***** Exercise materials *****

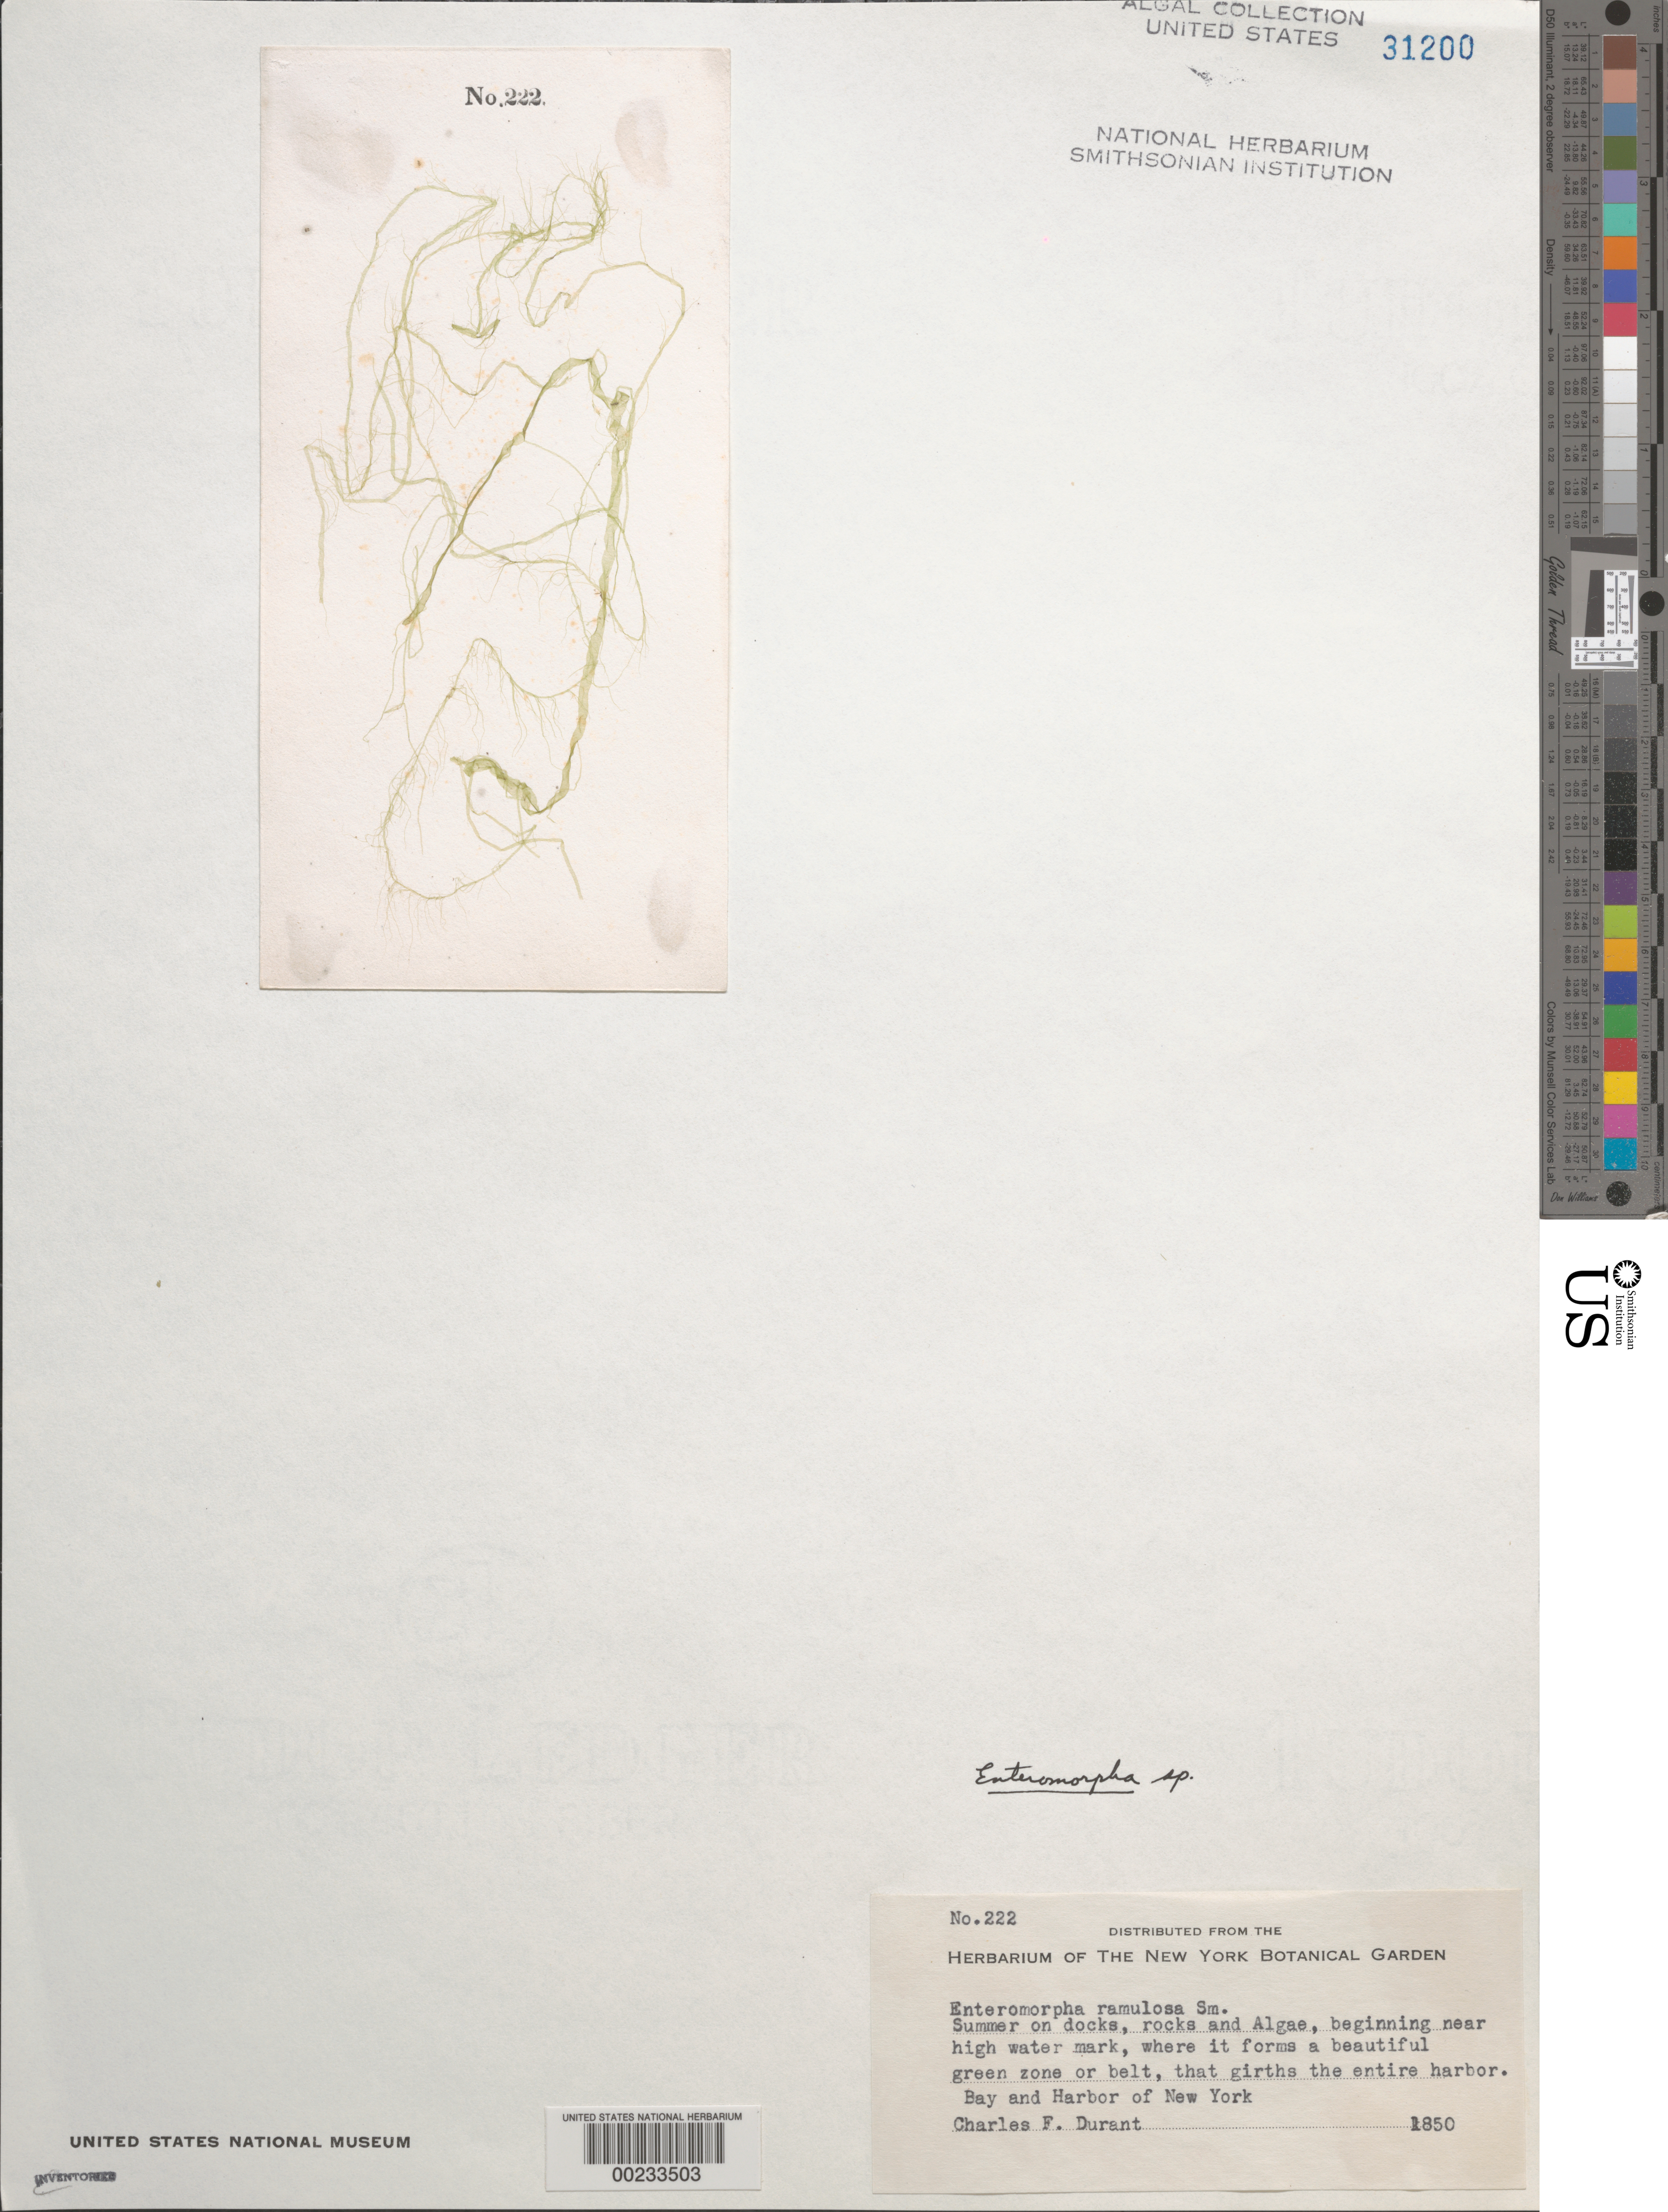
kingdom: Plantae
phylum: Chlorophyta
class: Ulvophyceae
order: Ulvales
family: Ulvaceae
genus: Ulva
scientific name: Ulva sp.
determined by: Algae name updating Project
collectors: C. Durant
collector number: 222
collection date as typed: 1850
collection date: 1850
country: United States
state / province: New York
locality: New York Bay and New York Harbor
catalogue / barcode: US 31200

*****

Can you retype, word for word, every line from the one containing "collector number: 222" through the final line, both ends included?

## In response
collector number: 222
collection date as typed: 1850
collection date: 1850
country: United States
state / province: New York
locality: New York Bay and New York Harbor
catalogue / barcode: US 31200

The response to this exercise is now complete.